3. Gold and enamel elephants. These elephants, made in Jaipur in 1946, recall Lord Mountbattens' time as Britain's last Viceroy of India and carry a hand-written dedication from him to his wife on the occasion of their 24th wedding anniversary. Estimate £2,000 - 4,000.
4. Faberge inkwell. Another anniversary gift, this Faberge inkwell was given by the Countess to her husband in 1966, 20 years after their marriage. Estmate £2,000 - 3,000.
5. Faberge table clock. Lord Mountbatten was closely related to Russian royalty and was the nephew of the last Tsarina. This late 19th/early20th century Faberge clock came from the Countess' bedroom at Newhouse. Estimate £15,000 - 25,000.

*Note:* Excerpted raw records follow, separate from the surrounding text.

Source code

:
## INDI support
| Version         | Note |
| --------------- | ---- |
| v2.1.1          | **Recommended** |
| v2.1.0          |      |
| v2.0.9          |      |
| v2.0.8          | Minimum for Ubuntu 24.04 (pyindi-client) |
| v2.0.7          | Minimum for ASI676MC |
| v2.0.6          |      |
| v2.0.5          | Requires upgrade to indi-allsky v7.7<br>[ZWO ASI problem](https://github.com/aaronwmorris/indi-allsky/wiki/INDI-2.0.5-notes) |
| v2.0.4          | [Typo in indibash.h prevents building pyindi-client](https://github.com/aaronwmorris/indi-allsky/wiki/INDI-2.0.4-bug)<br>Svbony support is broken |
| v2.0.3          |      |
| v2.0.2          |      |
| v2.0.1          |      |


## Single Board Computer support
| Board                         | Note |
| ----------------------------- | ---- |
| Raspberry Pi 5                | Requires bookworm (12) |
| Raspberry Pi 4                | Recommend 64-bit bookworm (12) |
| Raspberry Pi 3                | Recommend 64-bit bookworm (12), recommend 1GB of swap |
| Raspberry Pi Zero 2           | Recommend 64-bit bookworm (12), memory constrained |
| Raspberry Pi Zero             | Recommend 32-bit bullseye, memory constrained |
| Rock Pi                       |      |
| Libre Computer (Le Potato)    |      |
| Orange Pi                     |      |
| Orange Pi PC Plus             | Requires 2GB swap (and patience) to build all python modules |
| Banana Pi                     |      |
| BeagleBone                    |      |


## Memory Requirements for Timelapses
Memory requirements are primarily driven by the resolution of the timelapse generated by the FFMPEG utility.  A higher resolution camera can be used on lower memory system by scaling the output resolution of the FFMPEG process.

6. Japanese robot toy. This Masudaya Radicon Robot from 1957 retains its original box and was a gift from Lord Mountbatten to his grandchildren. Estimate £4,000 - 6,000
7. Bureau on Chippendale stand. This Indian laid miniature bureau was a Knatchbull heirloom - but the unique stand on which it sits is probably more noteworthy, having been specifically commissioned by the family from Thomas Chippendale (at a cost of £4). Estimate: £40,000 - 60,000.
8. Bronze Buddha. This two-foot tall bronze and parcel gilt Ming dynasty figure of a Buddha was inherited from the Countess' father-in-law, the Fifth Baron Brabourne, who served as temporary Viceroy of India for four months in 1938. Estimate £15,000 - 20,000
9. Sibyl, by Frederic, Lord Leighton. Lord Leighton is thought to have been inspired to paint this portrait of Sibyl, mythology's wise and powerful woman, having seen Michelangelo's depictions of five Sibyls from different cultures in Rome's Sistine Chapel. Estimate £20,000 - 30,000
10. Mills Bomb lighter. This solid silver cigar lighter dates from 1917 and was made by the Birmingham firm of Deakin & Francis. It takes the form of a WWI Mills No. 5 hand grenade, 75 million of which were manufactured. Estimate £200 - 300
11. Naval telescope. This George III Naval telescope dating from around 1760 belonged to the celebrated Admiral of the Fleet Sir Richard Howe, famed for his victory in the Battle of the Glorious First of June, 1794. Estimate £3,000 - 4,000
12. Lord Mountbatten maquette. This 72cm high maquette was a study for the nine foot five inch bronze sited at 'Mountbatten Green' off London's Horse Guard's Road. Created by Czech sculptor Franta Belsky and erected in 1983, its left leg hides a jam jar containing coins as well as press cuttings and details of the commission. Estimate £300 - 500.
13. Silver 'aeroplane' document case'. This elaborate case was made to hold the 1934 address to Lord Brabourne from the District Board of Bijapur asking for financial help to overcome economic problems in the district of Karnatak. The engine compartment is hinged, the propeller turns and the wings fold (manufacturer's instructions still present). Estimate £1,000 - 1,500
14. Toy trunks. This lot holds 34 different games dating from the late 20th century - but the larger of the two trunks in which they are contained has the distinction of being made by Asprey and appeared as a prop in the 1978 film Death on the Nile. It was used by actor Simon MacCorkindale in his role as Simon Doyle. Estimate £400 - 600
15. 1967 Jaguar 420. Ordered new by Lord Mountbatten and delivered to him in 1967, this Jaguar saloon was finished in a personalised paint colour called 'Special Mountbatten Blue'. He kept it for just two years, after which it had multiple owners before being re-acquired by the family in 2008. Estimate £10,000 - 20,000.